- Opening Delimiter -

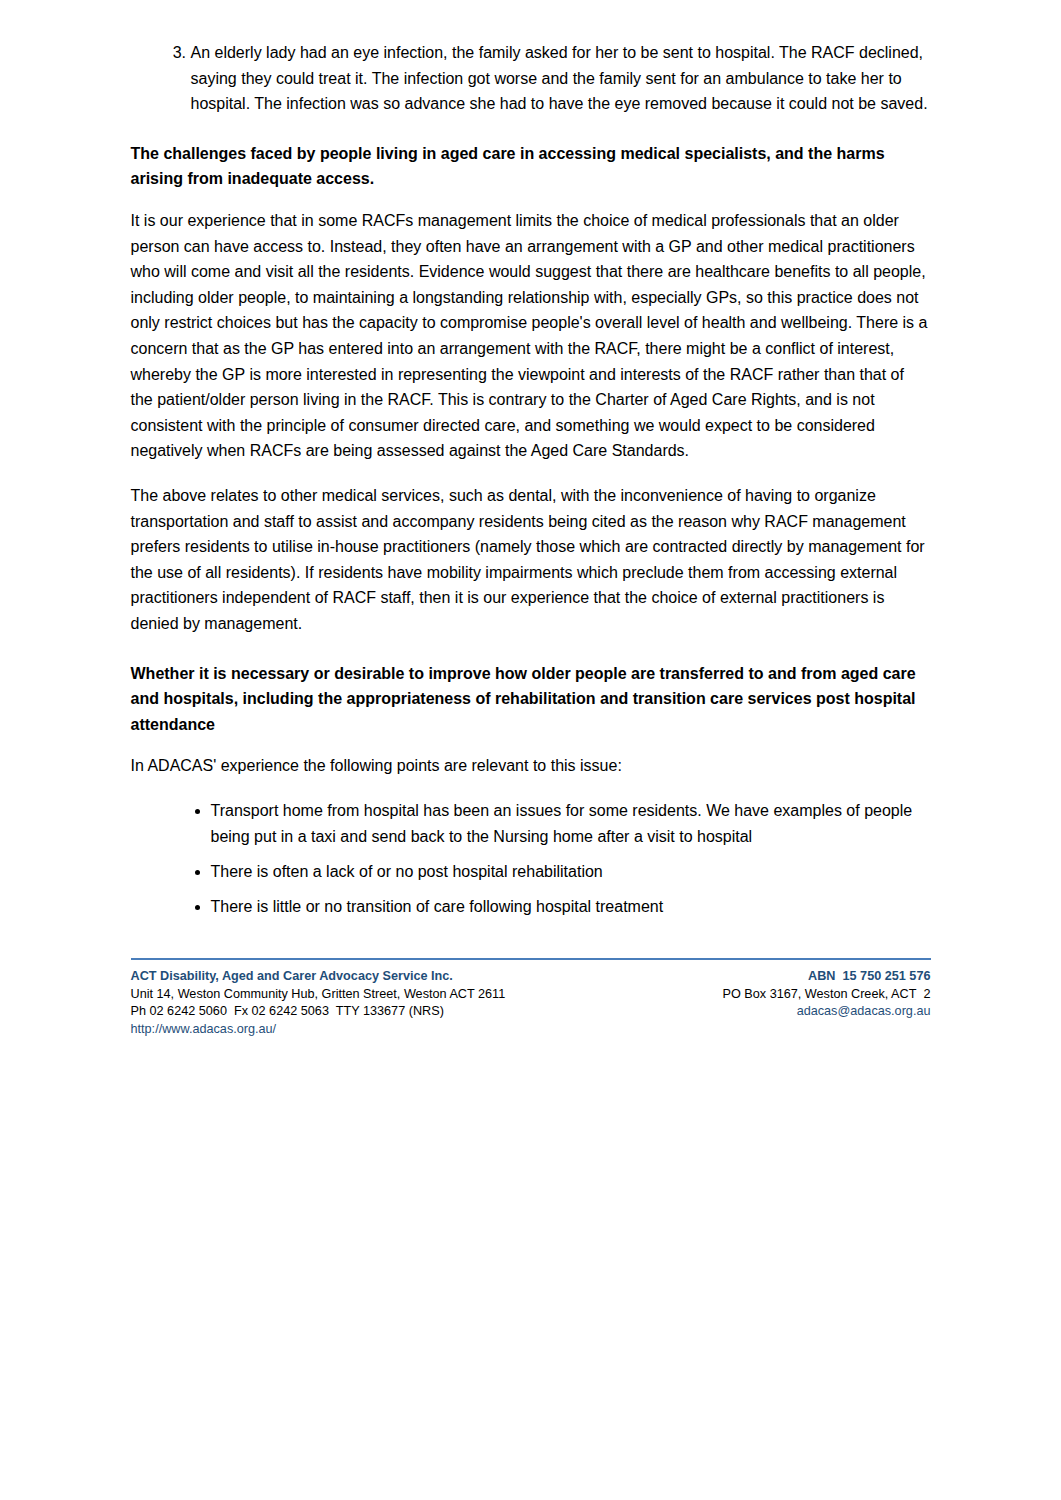An elderly lady had an eye infection, the family asked for her to be sent to hospital. The RACF declined, saying they could treat it. The infection got worse and the family sent for an ambulance to take her to hospital. The infection was so advance she had to have the eye removed because it could not be saved.
The challenges faced by people living in aged care in accessing medical specialists, and the harms arising from inadequate access.
It is our experience that in some RACFs management limits the choice of medical professionals that an older person can have access to. Instead, they often have an arrangement with a GP and other medical practitioners who will come and visit all the residents. Evidence would suggest that there are healthcare benefits to all people, including older people, to maintaining a longstanding relationship with, especially GPs, so this practice does not only restrict choices but has the capacity to compromise people's overall level of health and wellbeing. There is a concern that as the GP has entered into an arrangement with the RACF, there might be a conflict of interest, whereby the GP is more interested in representing the viewpoint and interests of the RACF rather than that of the patient/older person living in the RACF. This is contrary to the Charter of Aged Care Rights, and is not consistent with the principle of consumer directed care, and something we would expect to be considered negatively when RACFs are being assessed against the Aged Care Standards.
The above relates to other medical services, such as dental, with the inconvenience of having to organize transportation and staff to assist and accompany residents being cited as the reason why RACF management prefers residents to utilise in-house practitioners (namely those which are contracted directly by management for the use of all residents). If residents have mobility impairments which preclude them from accessing external practitioners independent of RACF staff, then it is our experience that the choice of external practitioners is denied by management.
Whether it is necessary or desirable to improve how older people are transferred to and from aged care and hospitals, including the appropriateness of rehabilitation and transition care services post hospital attendance
In ADACAS' experience the following points are relevant to this issue:
Transport home from hospital has been an issues for some residents. We have examples of people being put in a taxi and send back to the Nursing home after a visit to hospital
There is often a lack of or no post hospital rehabilitation
There is little or no transition of care following hospital treatment
| ACT Disability, Aged and Carer Advocacy Service Inc. Unit 14, Weston Community Hub, Gritten Street, Weston ACT 2611 Ph 02 6242 5060 Fx 02 6242 5063 TTY 133677 (NRS) http://www.adacas.org.au/ | ABN 15 750 251 576 PO Box 3167, Weston Creek, ACT 2 adacas@adacas.org.au |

- Closing Delimiter -

Required action:
In your copy, include no pictures, but set down every record exactly.

Solution below:
An elderly lady had an eye infection, the family asked for her to be sent to hospital. The RACF declined, saying they could treat it. The infection got worse and the family sent for an ambulance to take her to hospital. The infection was so advance she had to have the eye removed because it could not be saved.
The challenges faced by people living in aged care in accessing medical specialists, and the harms arising from inadequate access.
It is our experience that in some RACFs management limits the choice of medical professionals that an older person can have access to. Instead, they often have an arrangement with a GP and other medical practitioners who will come and visit all the residents. Evidence would suggest that there are healthcare benefits to all people, including older people, to maintaining a longstanding relationship with, especially GPs, so this practice does not only restrict choices but has the capacity to compromise people's overall level of health and wellbeing. There is a concern that as the GP has entered into an arrangement with the RACF, there might be a conflict of interest, whereby the GP is more interested in representing the viewpoint and interests of the RACF rather than that of the patient/older person living in the RACF. This is contrary to the Charter of Aged Care Rights, and is not consistent with the principle of consumer directed care, and something we would expect to be considered negatively when RACFs are being assessed against the Aged Care Standards.
The above relates to other medical services, such as dental, with the inconvenience of having to organize transportation and staff to assist and accompany residents being cited as the reason why RACF management prefers residents to utilise in-house practitioners (namely those which are contracted directly by management for the use of all residents). If residents have mobility impairments which preclude them from accessing external practitioners independent of RACF staff, then it is our experience that the choice of external practitioners is denied by management.
Whether it is necessary or desirable to improve how older people are transferred to and from aged care and hospitals, including the appropriateness of rehabilitation and transition care services post hospital attendance
In ADACAS' experience the following points are relevant to this issue:
Transport home from hospital has been an issues for some residents. We have examples of people being put in a taxi and send back to the Nursing home after a visit to hospital
There is often a lack of or no post hospital rehabilitation
There is little or no transition of care following hospital treatment
| ACT Disability, Aged and Carer Advocacy Service Inc. Unit 14, Weston Community Hub, Gritten Street, Weston ACT 2611 Ph 02 6242 5060 Fx 02 6242 5063 TTY 133677 (NRS) http://www.adacas.org.au/ | ABN 15 750 251 576 PO Box 3167, Weston Creek, ACT 2 adacas@adacas.org.au |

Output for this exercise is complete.